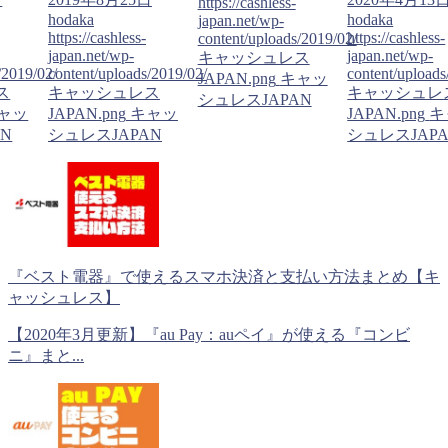
https://cashless-
hodaka
hodaka
japan.net/wp-
https://cashless-
https://cashless-
content/uploads/2019/02/
japan.net/wp-
japan.net/wp-
キャッシュレス
/2019/02/
content/uploads/2019/02/
content/uploads
JAPAN.png
キャッ
ス
キャッシュレス
キャッシュレ
シュレスJAPAN
ャッ
JAPAN.png
キャッ
JAPAN.png
キ
N
シュレスJAPAN
シュレスJAP
『ベスト電器』で使えるスマホ決済と支払い方法まとめ【キ
ャッシュレス】
【2020年3月更新】『au Pay：auペイ』が使える『コンビ
ニ』まと...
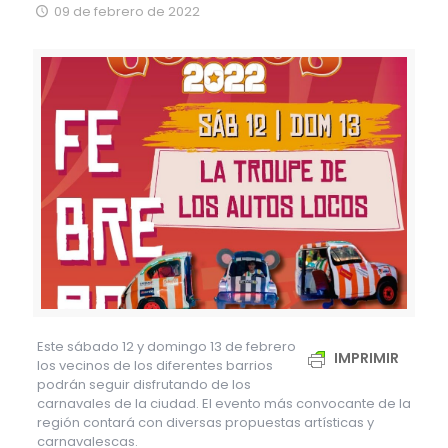
09 de febrero de 2022
Este sábado 12 y domingo 13 de febrero
IMPRIMIR
los vecinos de los diferentes barrios
podrán seguir disfrutando de los
carnavales de la ciudad. El evento más convocante de la
región contará con diversas propuestas artísticas y
carnavalescas.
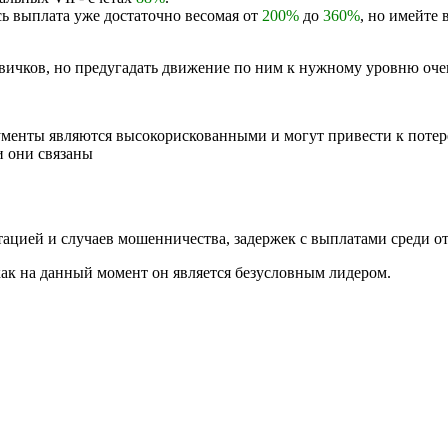
сь выплата уже достаточно весомая от
200%
до
360%
, но имейте 
вичков, но предугадать движение по ним к нужному уровню очен
енты являются высокорискованными и могут привести к потере
и они связаны
тацией и случаев мошенничества, задержек с выплатами среди от
 как на данный момент он является безусловным лидером.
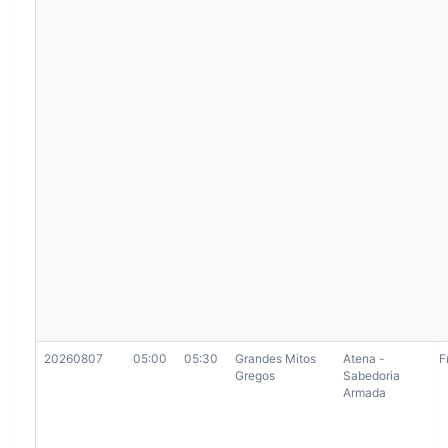
20260807
05:00
05:30
Grandes Mitos
Atena -
F
Gregos
Sabedoria
Armada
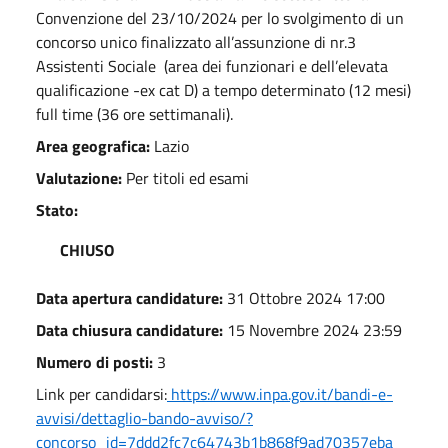
Convenzione del 23/10/2024 per lo svolgimento di un
concorso unico finalizzato all’assunzione di nr.3
Assistenti Sociale (area dei funzionari e dell’elevata
qualificazione -ex cat D) a tempo determinato (12 mesi)
full time (36 ore settimanali).
Area geografica:
Lazio
Valutazione:
Per titoli ed esami
Stato:
CHIUSO
Data apertura candidature:
31 Ottobre 2024 17:00
Data chiusura candidature:
15 Novembre 2024 23:59
Numero di posti:
3
Link per candidarsi:
https://www.inpa.gov.it/bandi-e-
avvisi/dettaglio-bando-avviso/?
concorso_id=7ddd2fc7c64743b1b868f9ad70357eba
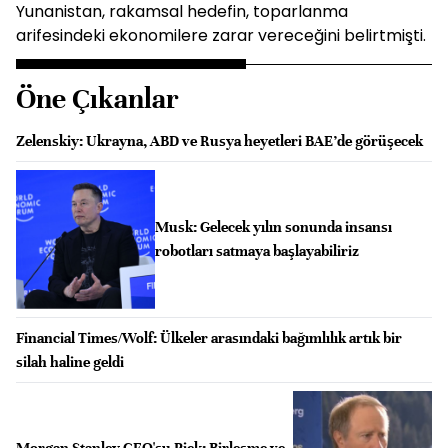
Yunanistan, rakamsal hedefin, toparlanma
arifesindeki ekonomilere zarar vereceğini belirtmişti.
Öne Çıkanlar
Zelenskiy: Ukrayna, ABD ve Rusya heyetleri BAE’de görüşecek
Musk: Gelecek yılın sonunda insansı
robotları satmaya başlayabiliriz
Financial Times/Wolf: Ülkeler arasındaki bağımlılık artık bir
silah haline geldi
Morgan Stanley CEO'su Pick: Birleşme ve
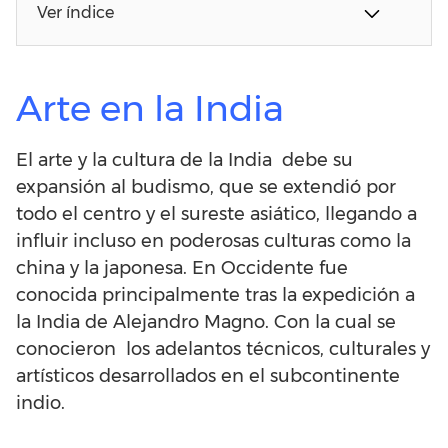
Ver índice
Arte en la India
El arte y la cultura de la India debe su
expansión al budismo, que se extendió por
todo el centro y el sureste asiático, llegando a
influir incluso en poderosas culturas como la
china y la japonesa. En Occidente fue
conocida principalmente tras la expedición a
la India de Alejandro Magno. Con la cual se
conocieron los adelantos técnicos, culturales y
artísticos desarrollados en el subcontinente
indio.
┄┄┄┄┄┄┄┄┄┄
DIRECTIONS FOR THIS TASK: Would you filter the records and copy out each line containing "India"?

TASK ANSWER:
Arte en la India
El arte y la cultura de la India debe su
la India de Alejandro Magno. Con la cual se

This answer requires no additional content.